Exercise 1002: Drag and overlap

  • Task: Add a tail to your ball and animate the effects of drag and overlap as your ball bounces. Keep it simple, for example, the ball bounces from one platform to another.
  • Learning Outcome: To understand drag and overlap, how one thing leads and the other follows.
  • Tip: Study the shape, gesture of the movement. Examine how an object comes to a stop.
  • Deliverable: Animated playblast from the side view plus a contact sheet (references).

Exercise 1003: Adding personality to a ball

  • Task: Take your ball with a tail and now create a 10 – 30 seond animation piece demonstrating an emotional change.
  • Learning Outcome: Giving life and personality to a simple shape (ball + tail)
  • Tip: Act out the emotions yourself. Feel the emotion and then put that into your animation. Play with shape, timing and movement to show a change in emotion.
  • Deliverable: Playblast from a camera angle of your choice to suit your narrative and contact sheet (references).

Exercise 1004: Walk cycle

  • Task: Find a biped rig and create a looped walk cycle. Keep the walk neutral for now but aim for a realistic walk.
  • Learning Outcome: Understand basic body mechanics and working with limbs.
  • Tip: Film yourself walking and study the motion, the timing, etc.
  • Deliverable: Playblast from front, side and three quarter views, plus a contact sheet (references).

Exercise 1005: Personality walk

  • Task: Take your neutral walk and give it some personality. Is your character confident, a warrior, nervous, a commander? Or you try to convey how your character is feeling. This could be angry, happy, scared, etc.
  • Learning Outcome: Being able to add emotion and perosnality to a walk.
  • Tip: Think of the emotional state of your character. Feel what they feel, move like they feel and then animate. Study people. Do they lead with their hips? Head? Chest?
  • Deliverable: Playblast from front, side and three quarter views, plus a contact sheet (references). Same cameras as from exercise 1004.

Exercise 1006: Animate a weight lift

  • Task: Take your biped character and animate it lifting and dropping a heavy object. This atlas stones or deadlift.
  • Learning Outcome: To demonstrate an ability to animate a character interacting with a heavy object.
  • Tip: Safety first but have a go a picking up a heavy object yourself Film yourself and analyse the reference. Look for shape change.
  • Deliverable: Playblast from front, side and three quarter views, plus a contact sheet (references).
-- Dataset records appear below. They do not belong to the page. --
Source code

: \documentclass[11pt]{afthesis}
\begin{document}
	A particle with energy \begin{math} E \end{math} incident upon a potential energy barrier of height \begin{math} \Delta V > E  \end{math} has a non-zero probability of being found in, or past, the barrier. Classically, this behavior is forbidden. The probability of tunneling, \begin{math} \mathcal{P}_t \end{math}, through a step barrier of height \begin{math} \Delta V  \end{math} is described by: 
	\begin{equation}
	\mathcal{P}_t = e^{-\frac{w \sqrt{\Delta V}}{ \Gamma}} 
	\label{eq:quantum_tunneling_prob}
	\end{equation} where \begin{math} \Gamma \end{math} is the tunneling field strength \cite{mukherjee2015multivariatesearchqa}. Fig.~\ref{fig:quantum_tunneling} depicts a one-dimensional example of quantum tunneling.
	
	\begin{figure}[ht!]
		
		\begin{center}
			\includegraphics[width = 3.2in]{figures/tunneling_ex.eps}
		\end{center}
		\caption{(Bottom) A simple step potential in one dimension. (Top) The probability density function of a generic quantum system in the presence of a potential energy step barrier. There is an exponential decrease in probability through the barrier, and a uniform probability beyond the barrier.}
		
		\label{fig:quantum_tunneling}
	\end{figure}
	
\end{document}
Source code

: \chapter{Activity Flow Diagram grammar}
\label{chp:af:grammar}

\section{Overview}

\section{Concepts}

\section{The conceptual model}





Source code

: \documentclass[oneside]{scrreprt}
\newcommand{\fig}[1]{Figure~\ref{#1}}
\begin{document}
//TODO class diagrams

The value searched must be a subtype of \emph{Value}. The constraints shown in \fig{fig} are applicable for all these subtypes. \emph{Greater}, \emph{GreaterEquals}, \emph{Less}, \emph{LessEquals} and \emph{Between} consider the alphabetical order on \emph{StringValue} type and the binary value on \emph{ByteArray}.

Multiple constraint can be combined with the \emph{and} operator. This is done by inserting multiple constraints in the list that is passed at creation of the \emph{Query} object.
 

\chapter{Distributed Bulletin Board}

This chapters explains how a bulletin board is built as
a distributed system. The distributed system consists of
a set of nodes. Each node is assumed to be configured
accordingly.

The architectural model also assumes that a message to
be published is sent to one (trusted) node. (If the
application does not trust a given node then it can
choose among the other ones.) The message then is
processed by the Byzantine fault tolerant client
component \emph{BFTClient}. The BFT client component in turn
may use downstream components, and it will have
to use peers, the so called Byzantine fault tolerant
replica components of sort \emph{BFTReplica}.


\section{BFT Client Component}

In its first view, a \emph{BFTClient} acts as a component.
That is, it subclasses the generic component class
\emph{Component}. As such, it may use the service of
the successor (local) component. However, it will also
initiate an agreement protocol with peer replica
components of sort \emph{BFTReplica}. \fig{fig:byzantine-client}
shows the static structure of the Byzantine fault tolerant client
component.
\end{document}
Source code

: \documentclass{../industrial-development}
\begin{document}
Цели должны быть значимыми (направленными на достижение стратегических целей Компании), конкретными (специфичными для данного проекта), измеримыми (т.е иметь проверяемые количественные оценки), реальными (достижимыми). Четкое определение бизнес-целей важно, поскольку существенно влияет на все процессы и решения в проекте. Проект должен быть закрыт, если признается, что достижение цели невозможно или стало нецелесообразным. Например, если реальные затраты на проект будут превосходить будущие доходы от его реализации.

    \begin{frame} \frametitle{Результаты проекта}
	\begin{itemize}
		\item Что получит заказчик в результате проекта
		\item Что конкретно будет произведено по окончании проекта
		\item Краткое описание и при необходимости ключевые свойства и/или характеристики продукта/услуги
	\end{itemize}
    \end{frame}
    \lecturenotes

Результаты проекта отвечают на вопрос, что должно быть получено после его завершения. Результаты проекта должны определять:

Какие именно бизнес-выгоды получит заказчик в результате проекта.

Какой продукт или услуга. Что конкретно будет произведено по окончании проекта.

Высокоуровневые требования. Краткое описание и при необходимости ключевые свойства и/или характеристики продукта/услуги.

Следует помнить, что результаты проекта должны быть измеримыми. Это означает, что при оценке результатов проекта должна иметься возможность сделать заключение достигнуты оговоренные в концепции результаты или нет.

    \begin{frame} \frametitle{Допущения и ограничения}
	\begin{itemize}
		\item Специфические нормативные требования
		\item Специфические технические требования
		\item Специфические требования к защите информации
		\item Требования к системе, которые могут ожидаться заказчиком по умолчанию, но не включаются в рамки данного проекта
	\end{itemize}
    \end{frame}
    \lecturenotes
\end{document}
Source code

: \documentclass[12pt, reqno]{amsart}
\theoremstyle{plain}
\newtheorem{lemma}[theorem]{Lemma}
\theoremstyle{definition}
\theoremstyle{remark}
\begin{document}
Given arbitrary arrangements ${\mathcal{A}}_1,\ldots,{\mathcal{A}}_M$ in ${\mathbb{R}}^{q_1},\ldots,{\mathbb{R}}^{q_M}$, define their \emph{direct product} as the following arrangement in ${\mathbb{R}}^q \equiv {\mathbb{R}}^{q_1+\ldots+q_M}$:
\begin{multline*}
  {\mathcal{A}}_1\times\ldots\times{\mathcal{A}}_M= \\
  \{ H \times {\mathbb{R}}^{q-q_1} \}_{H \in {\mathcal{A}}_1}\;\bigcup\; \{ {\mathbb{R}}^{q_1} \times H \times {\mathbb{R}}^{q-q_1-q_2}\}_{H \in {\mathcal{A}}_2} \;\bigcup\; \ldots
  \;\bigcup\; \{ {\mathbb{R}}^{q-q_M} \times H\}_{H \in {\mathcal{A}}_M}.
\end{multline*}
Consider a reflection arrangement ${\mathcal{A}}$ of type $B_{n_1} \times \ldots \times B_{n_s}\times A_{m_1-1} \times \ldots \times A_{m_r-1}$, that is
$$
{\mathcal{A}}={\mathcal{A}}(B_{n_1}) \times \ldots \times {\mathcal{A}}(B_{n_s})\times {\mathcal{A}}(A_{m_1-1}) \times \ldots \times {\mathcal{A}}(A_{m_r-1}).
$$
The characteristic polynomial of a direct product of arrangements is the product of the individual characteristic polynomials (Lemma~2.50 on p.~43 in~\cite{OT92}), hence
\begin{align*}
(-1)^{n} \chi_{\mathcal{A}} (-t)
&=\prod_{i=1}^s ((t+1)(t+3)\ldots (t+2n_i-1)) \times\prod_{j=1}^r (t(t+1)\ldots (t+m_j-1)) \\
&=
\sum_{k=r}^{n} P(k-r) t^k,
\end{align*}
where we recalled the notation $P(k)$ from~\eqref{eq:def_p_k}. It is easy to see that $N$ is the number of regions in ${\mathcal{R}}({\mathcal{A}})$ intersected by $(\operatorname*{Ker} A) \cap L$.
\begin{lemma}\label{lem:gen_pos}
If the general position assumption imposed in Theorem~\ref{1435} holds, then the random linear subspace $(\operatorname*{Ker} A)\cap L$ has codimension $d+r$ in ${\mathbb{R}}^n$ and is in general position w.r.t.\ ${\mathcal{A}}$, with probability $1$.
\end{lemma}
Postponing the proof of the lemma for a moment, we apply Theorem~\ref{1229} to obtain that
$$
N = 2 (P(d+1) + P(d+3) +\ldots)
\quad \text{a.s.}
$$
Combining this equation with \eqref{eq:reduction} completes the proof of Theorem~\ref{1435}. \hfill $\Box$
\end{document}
Exercise 1007: Animate a jump

  • Task: Take your knowledge from the bouncing ball and apply it to create a full body jump from one platform to another.
  • Learning Outcome: Ability to show clear and readable poses for the jump along with good timing and spacing and shape change.
  • Tip: Reference is key as always. Think about the poses as a squash (crouch down) to a stretch (leap). Look at parkour and other similar examples.
  • Deliverable: Playblast from front, side and three quarter views, plus a contact sheet (references).

Exercise 1008: Animate an action move

  • Task: Animate your biped character performing an action move. This could be a kung fu kick, a superhero landing, a kong roll, etc. Go wild but just try yo make sure the animation looks great and plausible.
  • Learning Outcome: Ability to create clear poses with well timed body mechanics.
  • Tip: Create striking poses but make them believable.
  • Deliverable: Playblast from a camera angle of your choice to suit the action and a contact sheet (references).

Exercise 1009: Animate interaction between 2 characters

  • Task: Animate 2 characters interacting. This could be a friendly hug, or a high five, or an agressive punch or push.
  • Learning Outcome: To convey a realistic sense of interaction and contact between 2 different characters.
  • Tip: Act it out. Feel where the weight is. Look at cause and effect.
  • Deliverable: Playblast from a camera angle of your choice to suit the action and a contact sheet (references).